Listen up, bros: your manhood will shrivel and die if you don’t shape up and show some respect to the female sex, according to this scabrous relationship manual.
Levis, a community health care researcher who says that he’s in recovery from “male behavioral protocols,” takes aim at “toxic masculinity” in this book: every sleazy, selfish, callous, uncommunicative, emotionally repressed, irresponsible, drunken, filthy, stinking, groping, pathetic trait that keeps men from having successful—or really any—relationships with women.
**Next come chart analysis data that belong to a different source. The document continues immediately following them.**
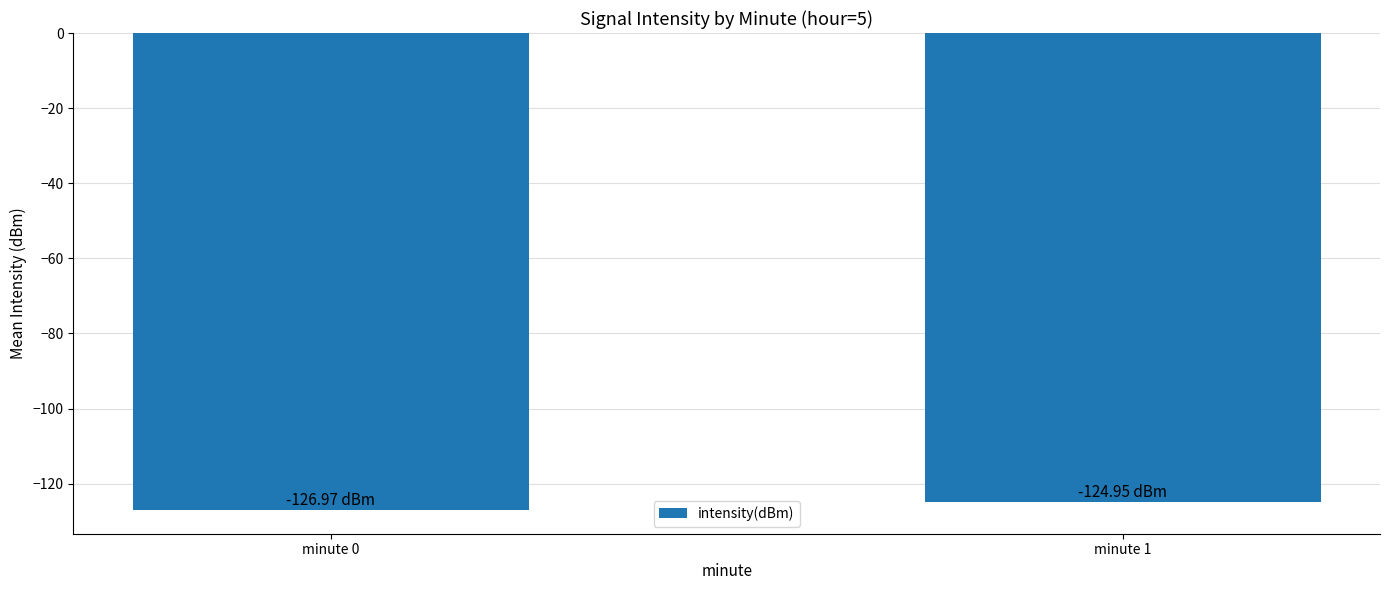

Rank the categories by value from lowest to highest.

minute 0, minute 1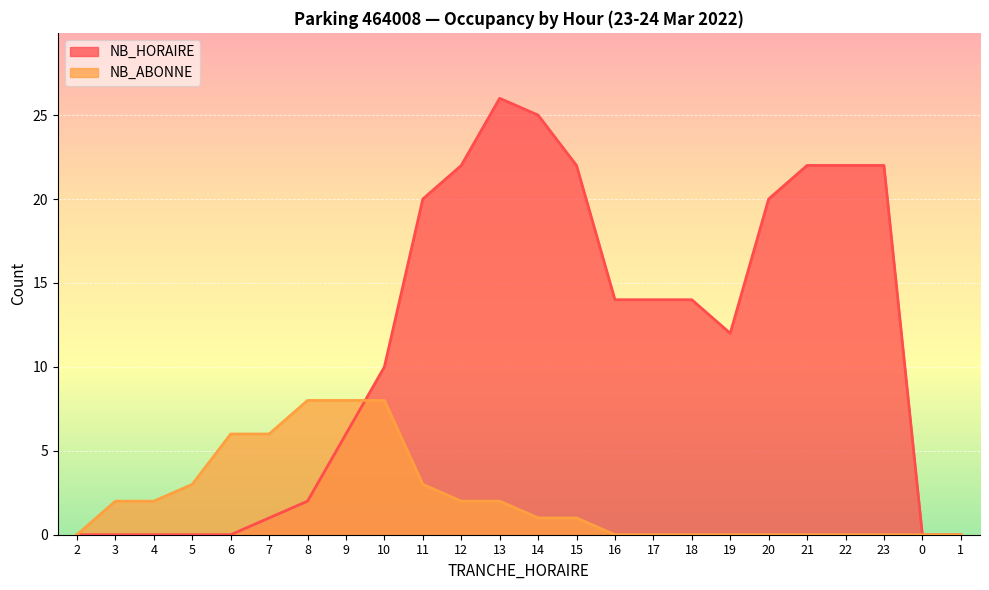

What is the label of the 12th point from the left?

13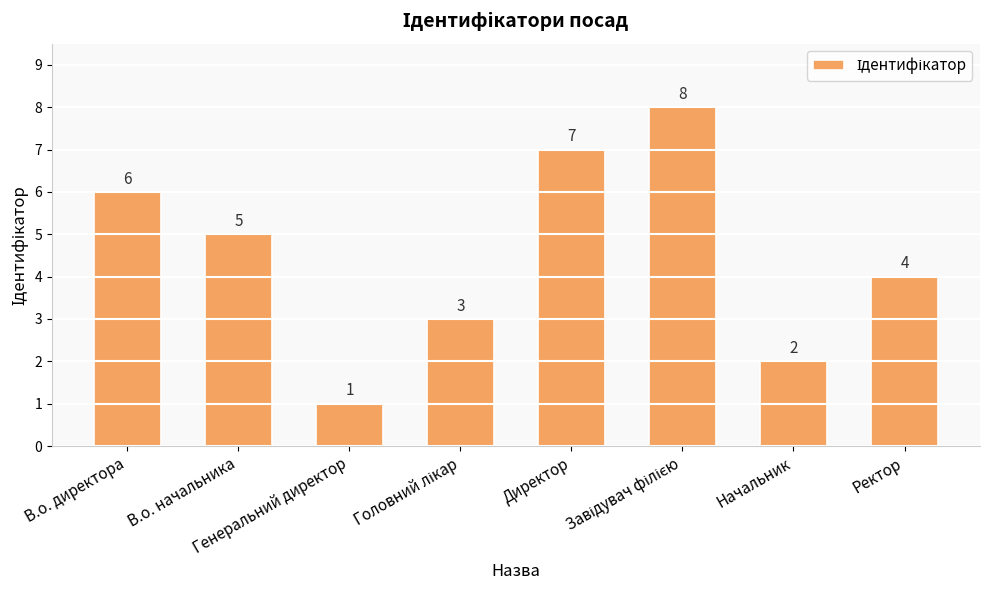

What is the value of the 1st bar from the left?

6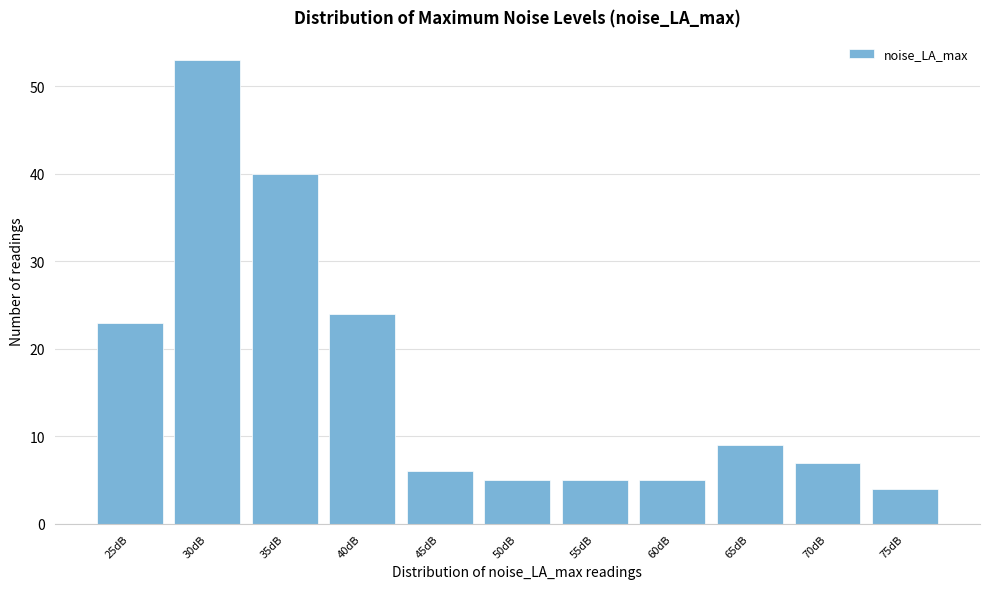

Reading left to right, what are all the values shown in this chart?

25dB=23	30dB=53	35dB=40	40dB=24	45dB=6	50dB=5	55dB=5	60dB=5	65dB=9	70dB=7	75dB=4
His pronouncements cover every conceivable topic, from hygiene (“Floss Your Fucking Teeth!”) to healthy lifestyles (“Get Some Sleep, You Ugly Troll”); socializing (“not dancing equates to being boring sexually and a cowardly man”); fine dining (“eating alone never leads to sex, unless you count whacking off”); deportment (smiling, he says, is better than catcalling); domestic harmony (“man up,” he says, and do chores); romantic technique (“be like a lithe and gentle sex tiger”); and even gastroenterology (“When it isn’t a good poop, take notes”). Underneath it all, Levis, the co-creator of what he calls the “Levis-Pimm Relationship Model” featuring 13 steps and a complex chart, dispenses sturdy, unexceptionable psychological advice: take responsibility for your life; don’t force others to make up for your emotional deficits; relinquish your sexist entitlements or face obsolescence in the age of gender equality; and don’t be “a douche bag to women.” He translates these feminist-inflected ideas into a stridently masculinist motivational idiom, half frat-boy raillery and half drill-sergeant hectoring, and decorates them with cartoons of scantily clad or naked women with large breasts as an enticement. There are sharp clashes among the book’s content, tone, and illustration, and the subtext of male self-loathing at times gets so extreme and Andrea Dworkin–ish that it may backfire and make demoralized readers want to forfeit the mating game and just play computer chess. (“Resist becoming a sexless, pox-faced, fat-assed, dildo-loving, healthcare liability (who will die alone on a toilet)”—and then it gets nasty.) Still, Levis’ prose is blunt, vigorous, colorful, and funny throughout. It will keep readers awake and perhaps jolt them into searching re-examinations of their lives.
A bracing, often domineering, self-help book that aims to guide “jerks” and “losers” through relationship boot camp.